Yes, I know the Blades had won just once in six games. I know they hadn’t scored since February 16 and that automatic promotion was slipping away. But facts is facts. United were well on course to go straight back to the Championship last season before star striker Ched Evans was charged with rape.
Evans, scorer of 35 goals, was jailed on 20 April, with United on a six-match winning streak. They failed to win any of their remaining games, pipped to promotion on the final day by rivals Sheffield Wednesday. That was not Wilson’s fault.
Having lost to Huddersfield in the play-offs,Wilson then saw his budget slashed. He was forced to overhaul the entire squad, offloading the likes of Matthew Lowton, Nick Montgomery and Stephen Quinn and replacing them with kids and freebies. That, too, was not Wilson’s fault.
Set against such difficulties, United’s season has been a success. Rarely out of the top six and often in the top two, promotion has remained a constant possibility.

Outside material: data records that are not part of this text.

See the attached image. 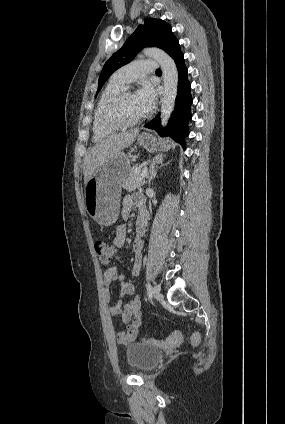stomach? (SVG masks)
I'll return each mask as SVG.
<instances>
[{
	"label": "stomach",
	"mask_w": 285,
	"mask_h": 424,
	"mask_svg": "<svg viewBox=\"0 0 285 424\" xmlns=\"http://www.w3.org/2000/svg\"><path fill=\"white\" fill-rule=\"evenodd\" d=\"M138 144L149 152L159 148L167 150L171 143L168 139L157 140L150 133H142ZM129 154L119 152L105 162L85 183V209L89 216L103 226L112 225L119 216L121 186L131 170Z\"/></svg>",
	"instance_id": "obj_1"
}]
</instances>
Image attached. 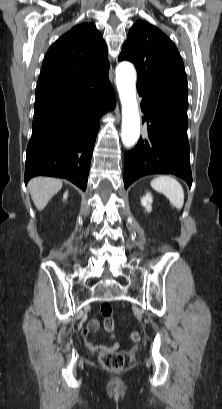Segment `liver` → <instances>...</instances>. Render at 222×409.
Wrapping results in <instances>:
<instances>
[{
	"label": "liver",
	"instance_id": "1",
	"mask_svg": "<svg viewBox=\"0 0 222 409\" xmlns=\"http://www.w3.org/2000/svg\"><path fill=\"white\" fill-rule=\"evenodd\" d=\"M31 198L38 210H43L49 200L62 188V181L50 177H36L29 181Z\"/></svg>",
	"mask_w": 222,
	"mask_h": 409
}]
</instances>
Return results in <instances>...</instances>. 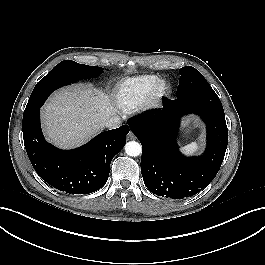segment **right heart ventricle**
I'll return each instance as SVG.
<instances>
[{
	"instance_id": "1",
	"label": "right heart ventricle",
	"mask_w": 265,
	"mask_h": 265,
	"mask_svg": "<svg viewBox=\"0 0 265 265\" xmlns=\"http://www.w3.org/2000/svg\"><path fill=\"white\" fill-rule=\"evenodd\" d=\"M158 80L157 76L143 75L122 81L115 93L116 106L126 112L136 109L147 99Z\"/></svg>"
}]
</instances>
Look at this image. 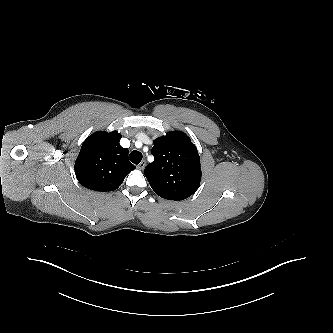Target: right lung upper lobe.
I'll return each instance as SVG.
<instances>
[{"label":"right lung upper lobe","mask_w":333,"mask_h":333,"mask_svg":"<svg viewBox=\"0 0 333 333\" xmlns=\"http://www.w3.org/2000/svg\"><path fill=\"white\" fill-rule=\"evenodd\" d=\"M121 137L117 131H98L83 142L75 174L84 187L101 192L116 190L135 169L128 160V149L119 144Z\"/></svg>","instance_id":"right-lung-upper-lobe-1"}]
</instances>
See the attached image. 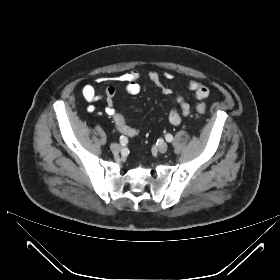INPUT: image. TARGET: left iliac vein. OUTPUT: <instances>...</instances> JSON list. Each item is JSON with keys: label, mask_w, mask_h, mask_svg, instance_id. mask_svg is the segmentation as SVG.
<instances>
[{"label": "left iliac vein", "mask_w": 280, "mask_h": 280, "mask_svg": "<svg viewBox=\"0 0 280 280\" xmlns=\"http://www.w3.org/2000/svg\"><path fill=\"white\" fill-rule=\"evenodd\" d=\"M168 149V145L165 142H161L160 144H158L157 146V150L160 153H165Z\"/></svg>", "instance_id": "4c4485c4"}]
</instances>
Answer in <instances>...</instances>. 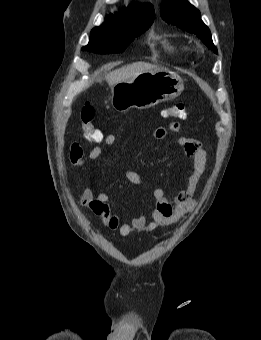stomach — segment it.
Here are the masks:
<instances>
[{
  "label": "stomach",
  "instance_id": "obj_1",
  "mask_svg": "<svg viewBox=\"0 0 261 340\" xmlns=\"http://www.w3.org/2000/svg\"><path fill=\"white\" fill-rule=\"evenodd\" d=\"M184 89L182 79L169 70L147 71L119 82L111 88V105L119 112L147 109L171 100Z\"/></svg>",
  "mask_w": 261,
  "mask_h": 340
}]
</instances>
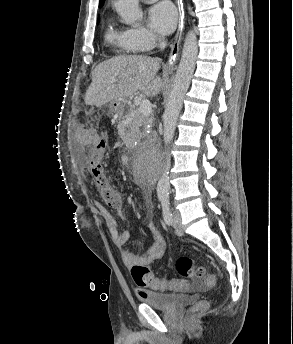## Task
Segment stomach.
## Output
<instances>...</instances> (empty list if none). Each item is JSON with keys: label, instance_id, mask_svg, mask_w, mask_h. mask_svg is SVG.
Instances as JSON below:
<instances>
[{"label": "stomach", "instance_id": "stomach-1", "mask_svg": "<svg viewBox=\"0 0 293 344\" xmlns=\"http://www.w3.org/2000/svg\"><path fill=\"white\" fill-rule=\"evenodd\" d=\"M126 106L127 102L125 100H115L109 104L110 110L116 114H122Z\"/></svg>", "mask_w": 293, "mask_h": 344}]
</instances>
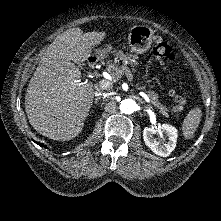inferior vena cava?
<instances>
[{
  "mask_svg": "<svg viewBox=\"0 0 221 221\" xmlns=\"http://www.w3.org/2000/svg\"><path fill=\"white\" fill-rule=\"evenodd\" d=\"M95 95H96V96H101V95L106 96V94L101 93V92H99V93H98V92H96V93H95Z\"/></svg>",
  "mask_w": 221,
  "mask_h": 221,
  "instance_id": "1",
  "label": "inferior vena cava"
}]
</instances>
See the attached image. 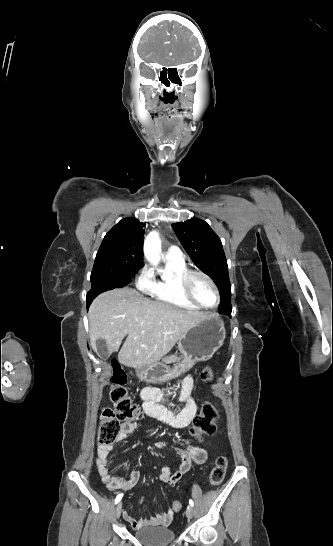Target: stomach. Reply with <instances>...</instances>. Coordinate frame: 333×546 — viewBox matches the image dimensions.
<instances>
[{
    "label": "stomach",
    "mask_w": 333,
    "mask_h": 546,
    "mask_svg": "<svg viewBox=\"0 0 333 546\" xmlns=\"http://www.w3.org/2000/svg\"><path fill=\"white\" fill-rule=\"evenodd\" d=\"M224 322L218 315L209 314L196 323L179 339L178 347L182 360L173 367L165 362H156L136 368L137 377L148 383H163L180 376L194 364L207 361L223 345L225 340Z\"/></svg>",
    "instance_id": "1"
}]
</instances>
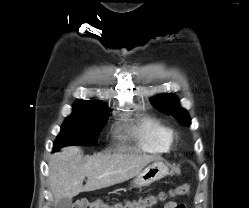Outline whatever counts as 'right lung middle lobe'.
<instances>
[{"mask_svg":"<svg viewBox=\"0 0 249 208\" xmlns=\"http://www.w3.org/2000/svg\"><path fill=\"white\" fill-rule=\"evenodd\" d=\"M108 112L74 109L61 127L53 151L67 145L89 146L96 143L101 128L106 124Z\"/></svg>","mask_w":249,"mask_h":208,"instance_id":"right-lung-middle-lobe-1","label":"right lung middle lobe"}]
</instances>
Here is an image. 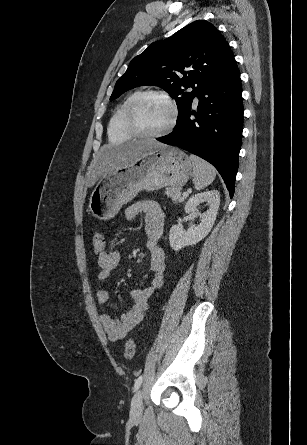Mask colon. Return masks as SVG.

Had Nick Blackman, scorer of 14 goals by the end of January, not been flogged to Reading for £1.2m, it is highly doubtful that United would be struggling to find the net. Yet again,Wilson has been robbed of a crucial player at a crucial time.
Could United have played better football? Maybe. Could anyone have done better under the circumstances? I’m not so sure.
But the men who run United aren’t daft. They know that Wilson has done an admirable job. Unfortunately, they also know about ‘new manager syndrome’.
They know that players respond to a new face. That tiredness and demoralisation disappear when places are under threat. And they know that if a new manager can have that impact for just five games, they could be back in the Championship.
It’s callous and it’s cruel. It’s not what Wilson deserves. But if the gamble pays off, the money they make will more than pay for his settlement. Such is the tawdry business of football.